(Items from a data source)
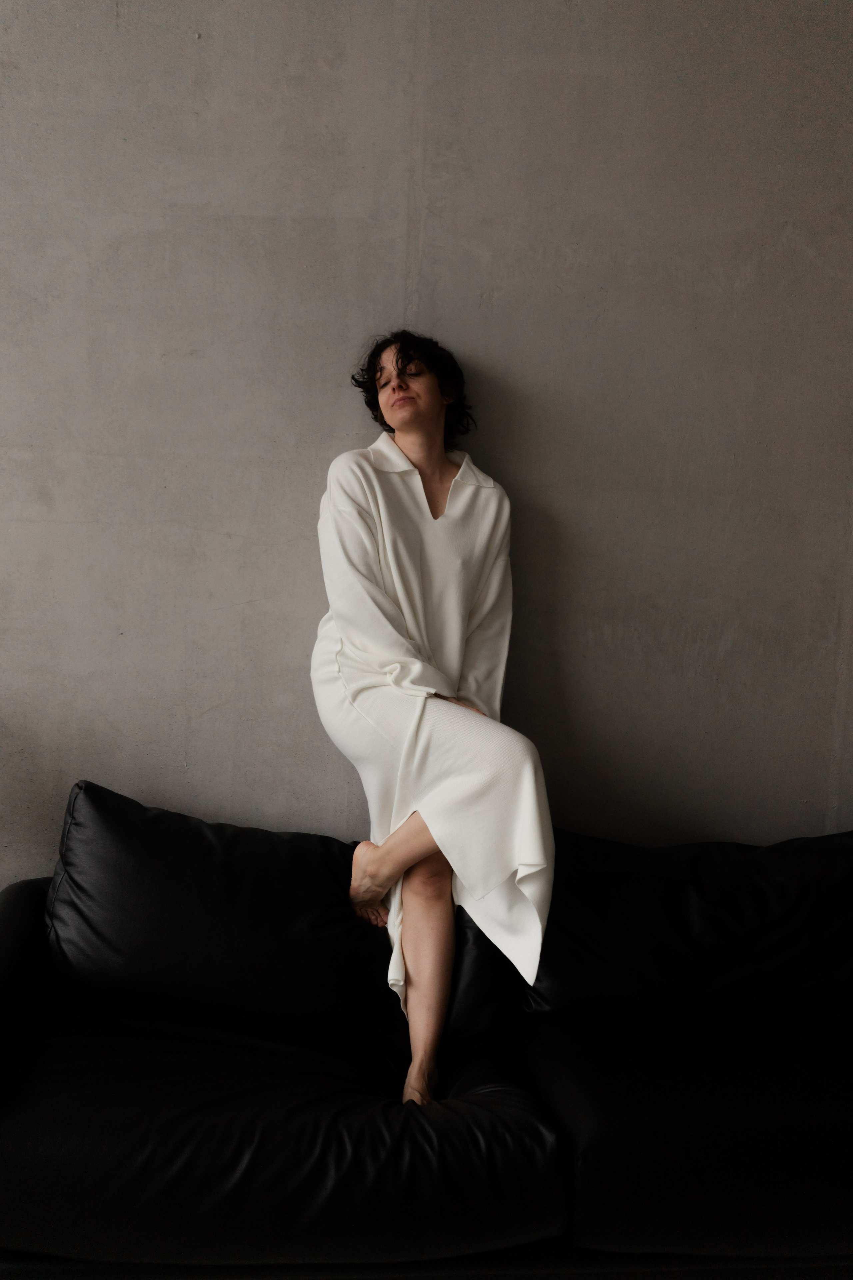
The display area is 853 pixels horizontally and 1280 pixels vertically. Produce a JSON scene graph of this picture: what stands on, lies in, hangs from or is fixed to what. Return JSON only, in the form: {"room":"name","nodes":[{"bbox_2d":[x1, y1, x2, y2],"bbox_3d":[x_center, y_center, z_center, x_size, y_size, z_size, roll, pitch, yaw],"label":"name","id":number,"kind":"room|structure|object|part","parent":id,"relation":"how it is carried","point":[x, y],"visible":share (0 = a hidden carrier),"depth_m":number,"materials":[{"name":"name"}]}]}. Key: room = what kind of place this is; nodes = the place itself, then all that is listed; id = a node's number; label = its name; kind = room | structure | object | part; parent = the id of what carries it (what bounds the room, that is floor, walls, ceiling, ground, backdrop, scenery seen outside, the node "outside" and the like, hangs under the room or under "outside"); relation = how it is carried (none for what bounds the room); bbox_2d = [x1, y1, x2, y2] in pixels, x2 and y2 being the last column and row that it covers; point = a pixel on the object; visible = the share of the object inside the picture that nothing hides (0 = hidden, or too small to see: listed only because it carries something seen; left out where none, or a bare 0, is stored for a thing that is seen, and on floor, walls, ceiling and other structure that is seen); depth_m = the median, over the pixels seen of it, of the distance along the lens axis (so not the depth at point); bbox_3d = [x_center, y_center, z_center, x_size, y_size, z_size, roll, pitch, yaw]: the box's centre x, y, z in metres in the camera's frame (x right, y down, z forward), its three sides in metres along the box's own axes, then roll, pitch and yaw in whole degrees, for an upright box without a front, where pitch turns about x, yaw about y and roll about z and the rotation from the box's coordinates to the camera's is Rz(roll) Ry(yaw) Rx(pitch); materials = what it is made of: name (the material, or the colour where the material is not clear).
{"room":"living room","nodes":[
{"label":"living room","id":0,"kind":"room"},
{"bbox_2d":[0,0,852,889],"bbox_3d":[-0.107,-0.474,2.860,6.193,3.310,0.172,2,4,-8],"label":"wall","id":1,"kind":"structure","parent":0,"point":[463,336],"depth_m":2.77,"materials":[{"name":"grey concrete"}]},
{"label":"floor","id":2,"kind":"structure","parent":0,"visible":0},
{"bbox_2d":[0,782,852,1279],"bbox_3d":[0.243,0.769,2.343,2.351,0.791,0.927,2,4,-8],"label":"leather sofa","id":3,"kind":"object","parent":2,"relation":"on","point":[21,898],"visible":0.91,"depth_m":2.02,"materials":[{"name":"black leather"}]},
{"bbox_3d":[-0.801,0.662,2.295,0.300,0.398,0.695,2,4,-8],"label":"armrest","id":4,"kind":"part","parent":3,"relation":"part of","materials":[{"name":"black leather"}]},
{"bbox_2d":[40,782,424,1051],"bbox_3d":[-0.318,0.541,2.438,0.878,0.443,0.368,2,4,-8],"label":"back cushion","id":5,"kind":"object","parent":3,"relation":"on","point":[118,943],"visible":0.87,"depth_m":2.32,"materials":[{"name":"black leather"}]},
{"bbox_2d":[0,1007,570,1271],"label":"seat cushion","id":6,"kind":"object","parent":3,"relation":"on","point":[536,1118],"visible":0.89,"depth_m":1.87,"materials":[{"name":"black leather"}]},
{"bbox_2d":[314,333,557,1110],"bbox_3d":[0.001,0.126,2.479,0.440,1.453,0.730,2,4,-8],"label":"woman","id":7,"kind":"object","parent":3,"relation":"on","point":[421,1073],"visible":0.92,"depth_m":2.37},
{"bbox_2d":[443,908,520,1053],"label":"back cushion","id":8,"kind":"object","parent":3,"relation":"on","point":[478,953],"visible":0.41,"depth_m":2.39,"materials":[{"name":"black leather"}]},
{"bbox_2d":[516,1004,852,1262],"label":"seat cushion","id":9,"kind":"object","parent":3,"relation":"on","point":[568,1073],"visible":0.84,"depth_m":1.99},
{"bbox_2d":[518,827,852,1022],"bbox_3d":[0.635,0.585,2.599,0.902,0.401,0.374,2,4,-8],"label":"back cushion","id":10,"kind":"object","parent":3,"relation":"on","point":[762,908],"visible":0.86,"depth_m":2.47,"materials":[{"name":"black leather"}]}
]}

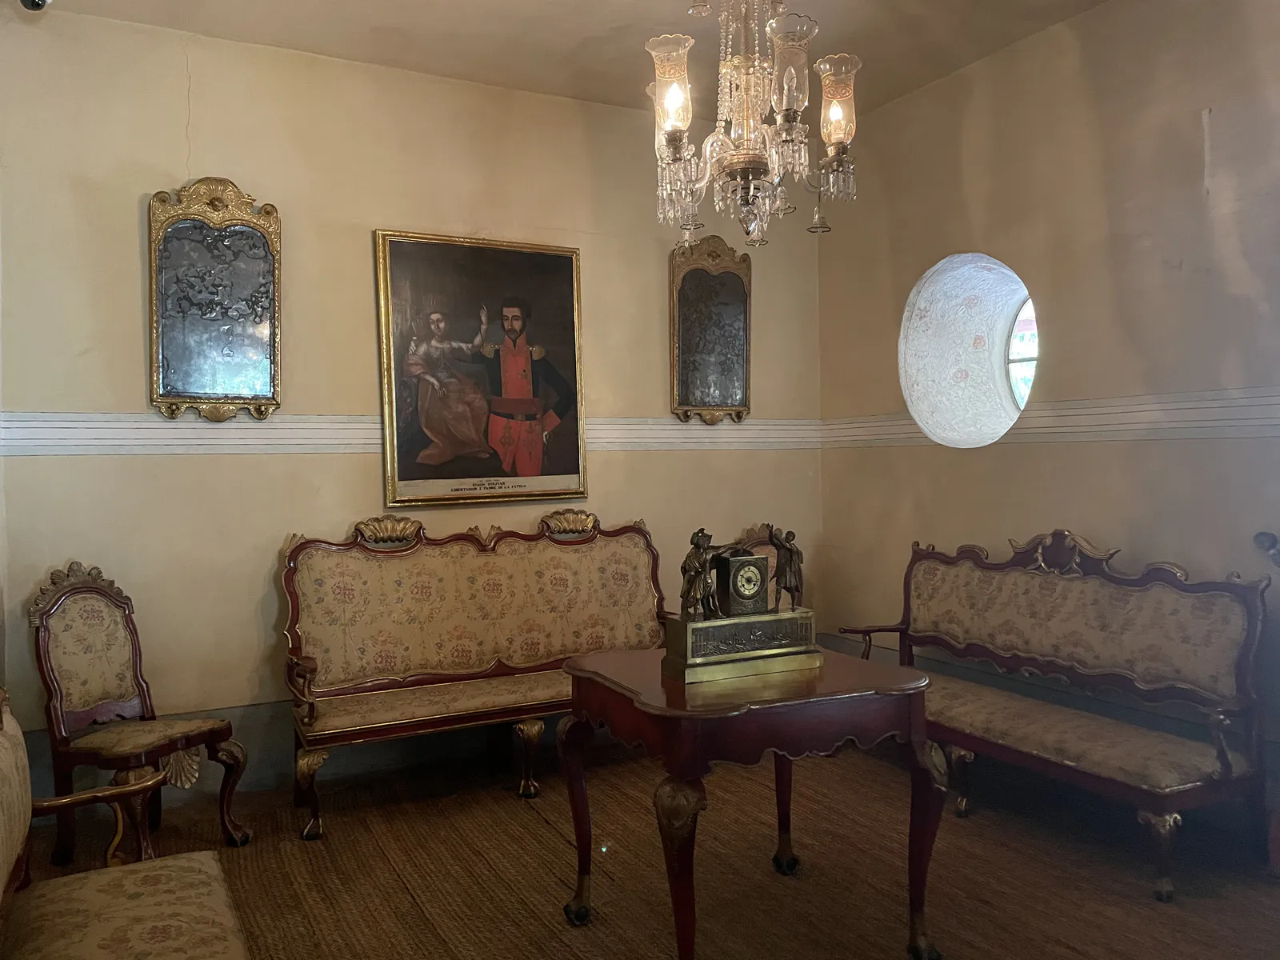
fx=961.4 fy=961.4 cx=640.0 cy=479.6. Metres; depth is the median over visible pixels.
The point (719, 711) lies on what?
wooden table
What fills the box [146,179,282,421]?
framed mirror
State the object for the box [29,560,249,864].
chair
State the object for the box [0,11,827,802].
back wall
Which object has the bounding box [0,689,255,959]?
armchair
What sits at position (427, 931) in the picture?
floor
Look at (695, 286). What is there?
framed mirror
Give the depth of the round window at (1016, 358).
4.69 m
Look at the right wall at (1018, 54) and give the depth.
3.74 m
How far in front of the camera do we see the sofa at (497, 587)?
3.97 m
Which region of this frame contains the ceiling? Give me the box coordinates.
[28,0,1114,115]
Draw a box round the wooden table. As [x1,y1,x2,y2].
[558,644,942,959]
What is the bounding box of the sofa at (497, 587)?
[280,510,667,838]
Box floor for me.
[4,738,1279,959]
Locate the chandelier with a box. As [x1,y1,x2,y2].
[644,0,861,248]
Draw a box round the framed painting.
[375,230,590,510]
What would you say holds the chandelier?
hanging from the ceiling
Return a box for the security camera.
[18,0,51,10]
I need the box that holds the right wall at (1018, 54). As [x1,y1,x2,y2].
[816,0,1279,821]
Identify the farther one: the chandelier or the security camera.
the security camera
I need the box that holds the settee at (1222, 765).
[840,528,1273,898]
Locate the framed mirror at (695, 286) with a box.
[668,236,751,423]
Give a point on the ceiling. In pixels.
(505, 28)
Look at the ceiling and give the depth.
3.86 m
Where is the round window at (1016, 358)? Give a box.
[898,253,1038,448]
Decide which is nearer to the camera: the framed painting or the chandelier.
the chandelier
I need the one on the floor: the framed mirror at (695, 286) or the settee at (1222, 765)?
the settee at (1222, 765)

### Task directions
Write out exactly each line of the entries, starting at the one containing "Draw a box round the wooden" and finishing with the last line.

### Solution to this exercise
Draw a box round the wooden table. As [x1,y1,x2,y2].
[558,644,942,959]
What is the bounding box of the sofa at (497, 587)?
[280,510,667,838]
Box floor for me.
[4,738,1279,959]
Locate the chandelier with a box. As [x1,y1,x2,y2].
[644,0,861,248]
Draw a box round the framed painting.
[375,230,590,510]
What would you say holds the chandelier?
hanging from the ceiling
Return a box for the security camera.
[18,0,51,10]
I need the box that holds the right wall at (1018, 54). As [x1,y1,x2,y2].
[816,0,1279,821]
Identify the farther one: the chandelier or the security camera.
the security camera
I need the box that holds the settee at (1222, 765).
[840,528,1273,898]
Locate the framed mirror at (695, 286) with a box.
[668,236,751,423]
Give a point on the ceiling. In pixels.
(505, 28)
Look at the ceiling and give the depth.
3.86 m
Where is the round window at (1016, 358)? Give a box.
[898,253,1038,448]
Decide which is nearer to the camera: the framed painting or the chandelier.
the chandelier
I need the one on the floor: the framed mirror at (695, 286) or the settee at (1222, 765)?
the settee at (1222, 765)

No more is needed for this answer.